(How to complete this task) Transcribe, exactly and without pictures, the lines below from the line with "Galvanised wire netting" to the line with "This activity is one of those things that yo", both ends included, and no others.
○ ○ ○ ○
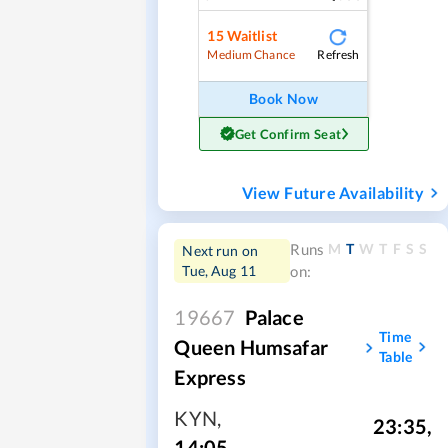
15
Waitlist
Refresh
Medium Chance
Book Now
Get Confirm Seat
View Future Availability
M
T
W
T
F
S
S
Runs
Next run on
Tue, Aug 11
on:
19667
Palace
Time
Queen Humsafar
Table
Express
KYN
,
23:35
,
14:05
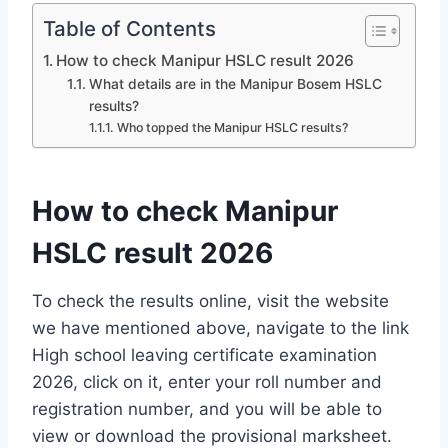
Table of Contents
How to check Manipur HSLC result 2026
What details are in the Manipur Bosem HSLC
results?
Who topped the Manipur HSLC results?
How to check Manipur
HSLC result 2026
To check the results online, visit the website
we have mentioned above, navigate to the link
High school leaving certificate examination
2026, click on it, enter your roll number and
registration number, and you will be able to
view or download the provisional marksheet.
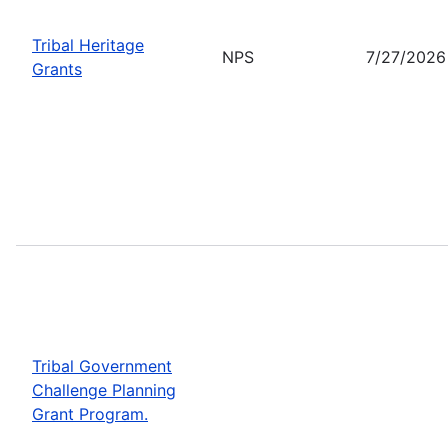
Tribal Heritage
NPS
7/27/2026
Grants
Tribal Government
Challenge Planning
Grant Program.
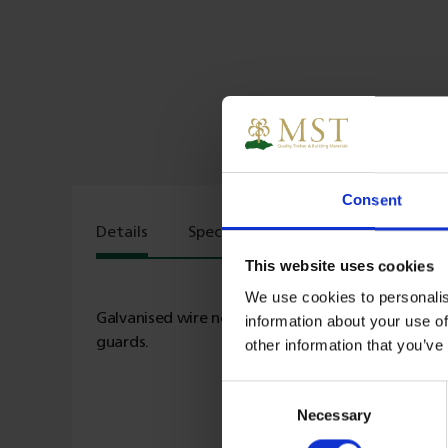
Consent
Details
Specs
Delivery
This website uses cookies
We use cookies to personalis
Galvanised wire netting ideal for garden fencing,
information about your use of
guards.
other information that you’ve
Consent
Necessary
Selection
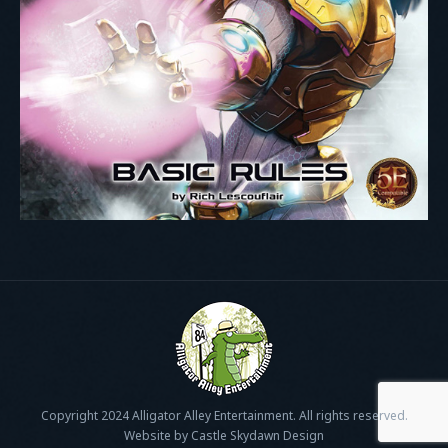
Copyright 2024 Alligator Alley Entertainment. All rights reserved.
Website by Castle Skydawn Design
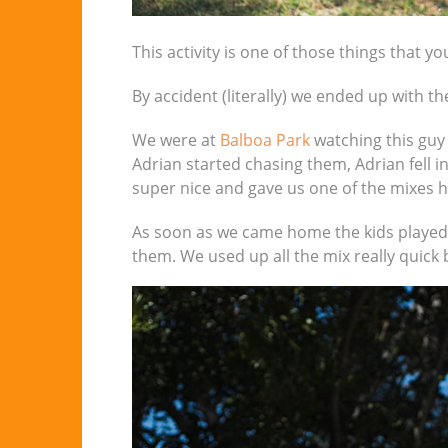
This activity is one of those things that yo
By accident (literally) we ended up with t
We were at
Balboa Park
watching this guy
Adrian started chasing them, Adrian fell i
super nice and gave us one of the mixes he
As soon as we came home the kids played w
them. We used up all the mix really quick b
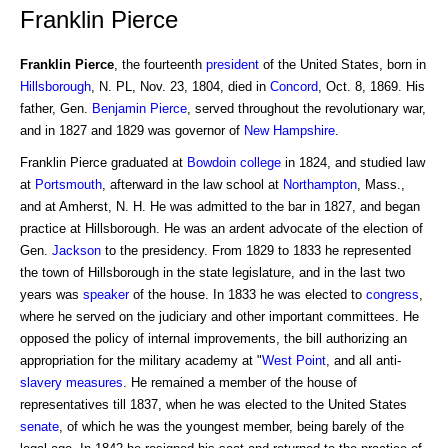
Franklin Pierce
Franklin Pierce
, the fourteenth
president
of the United States, born in
Hillsborough
, N. PL, Nov. 23, 1804, died in
Concord
, Oct. 8, 1869. His
father, Gen.
Benjamin
Pierce
, served throughout the revolutionary war,
and in 1827 and 1829 was governor of
New Hampshire
.
Franklin Pierce graduated at
Bowdoin college
in 1824, and studied law
at
Portsmouth
, afterward in the law school at
Northampton
, Mass.,
and at Amherst, N. H. He was admitted to the bar in 1827, and began
practice at Hillsborough. He was an ardent advocate of the election of
Gen.
Jackson
to the presidency. From 1829 to 1833 he represented
the town of Hillsborough in the state legislature, and in the last two
years was
speaker
of the house. In 1833 he was elected to
congress
,
where he served on the judiciary and other important committees. He
opposed the policy of internal improvements, the bill authorizing an
appropriation for the military academy at "
West Point
, and all anti-
slavery
measures
. He remained a member of the house of
representatives till 1837, when he was elected to the United States
senate
, of which he was the youngest member, being barely of the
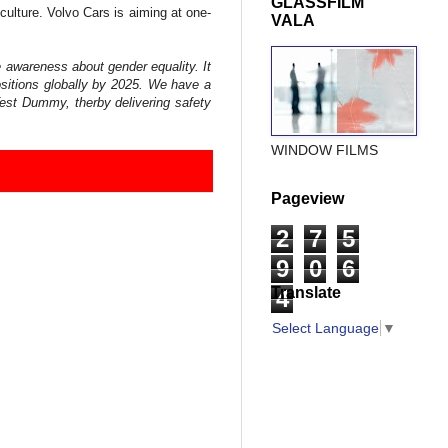
GLASSFILM
culture. Volvo Cars is aiming at one-
VALA
 awareness about gender equality. It
ositions globally by 2025. We have a
Test Dummy, therby delivering safety
WINDOW FILMS
Pageview
2
7
5
9
0
6
Translate
4
Select Language
▼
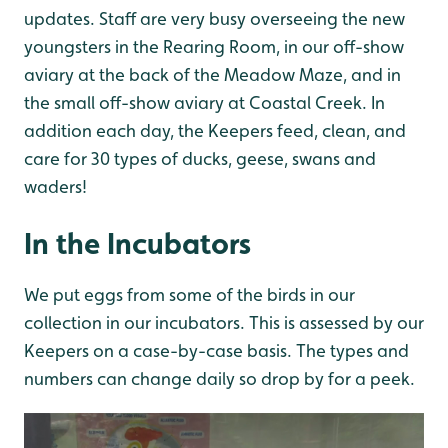
updates. Staff are very busy overseeing the new
youngsters in the Rearing Room, in our off-show
aviary at the back of the Meadow Maze, and in
the small off-show aviary at Coastal Creek. In
addition each day, the Keepers feed, clean, and
care for 30 types of ducks, geese, swans and
waders!
In the Incubators
We put eggs from some of the birds in our
collection in our incubators. This is assessed by our
Keepers on a case-by-case basis. The types and
numbers can change daily so drop by for a peek.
○ ○ ○ ○
(Answer to the exercise)
Galvanised wire netting ideal for garden fencing,
information about your use of
guards.
other information that you’ve
Consent
Necessary
Selection
Copyright 2024 Alligator Alley Entertainment. All rights reserved.
Website by Castle Skydawn Design
This activity is one of those things that yo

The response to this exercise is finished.